VW's Traton approved by regulators to acquire Navistar

Trucking news and briefs for Wednesday, June 30, 2021:

Navistar, Traton deal given final approval from regulators

Navistar on Wednesday said it has received all regulatory approvals needed to proceed with a previously announced merger with Dusk Inc., a wholly owned indirect subsidiary of Traton SE. The merger is expect to close on July 1, subject to the satisfaction of customary closing conditions. 

Navistar, the manufacturer of International Trucks, and Traton, Volkswagen's commercial truck arm, in November entered into a merger agreement in which Traton would acquire all of the outstanding common shares of Navistar for $44.50 per share in cash. Traton previously held 16.7% of Navistar, which it acquired via a procurement joint venture and strategic technology and supply collaboration in 2016. Navistar stockholders approved the buyout deal at its annual meeting in March. 

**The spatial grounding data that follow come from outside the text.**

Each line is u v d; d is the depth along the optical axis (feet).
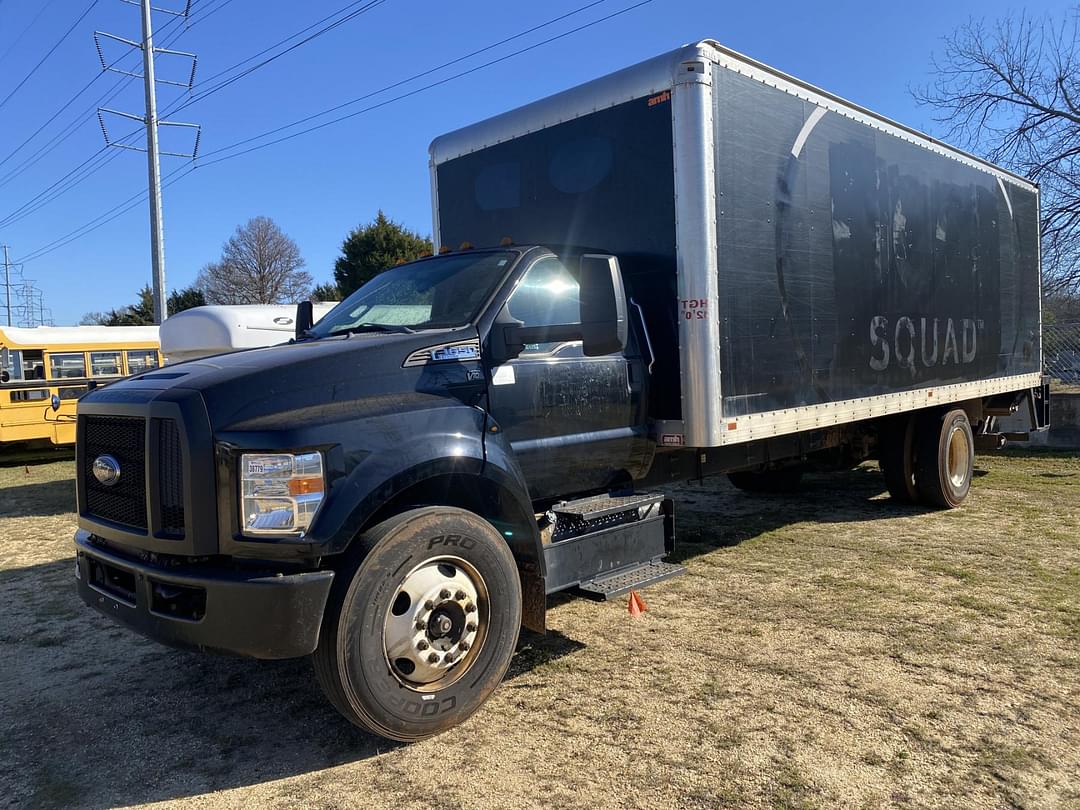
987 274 28.27
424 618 11.03
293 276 211.61
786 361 17.97
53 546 26.27
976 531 23.30
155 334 61.46
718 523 25.17
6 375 52.49
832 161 19.77
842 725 11.44
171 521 10.67
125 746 11.60
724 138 16.20
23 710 12.97
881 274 21.83
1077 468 35.22
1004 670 13.24
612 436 15.33
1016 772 10.10
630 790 9.89
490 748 11.07
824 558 20.58
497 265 14.70
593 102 17.28
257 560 10.29
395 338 12.54
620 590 13.69
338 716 12.38
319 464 10.35
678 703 12.30
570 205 17.84
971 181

Traton CEO Matthias Gründler noted the closing of the buyout, which has been on the table in some form since January 2020, combines Traton’s strong position in Europe and substantial presence in South America with Navistar’s complementary footprint in North America to form a global company.

After the, Navistar will be part of the Traton Group, and thus support Traton in its aim to become "a global champion of the transportation industry."

[Related: International Trucks parent agrees to Traton buyout]

FMCSA finalizes driver training rule delay

The Federal Motor Carrier Safety Administration on Wednesday finalized a delay it announced last February to the Entry-Level Driver Training rule.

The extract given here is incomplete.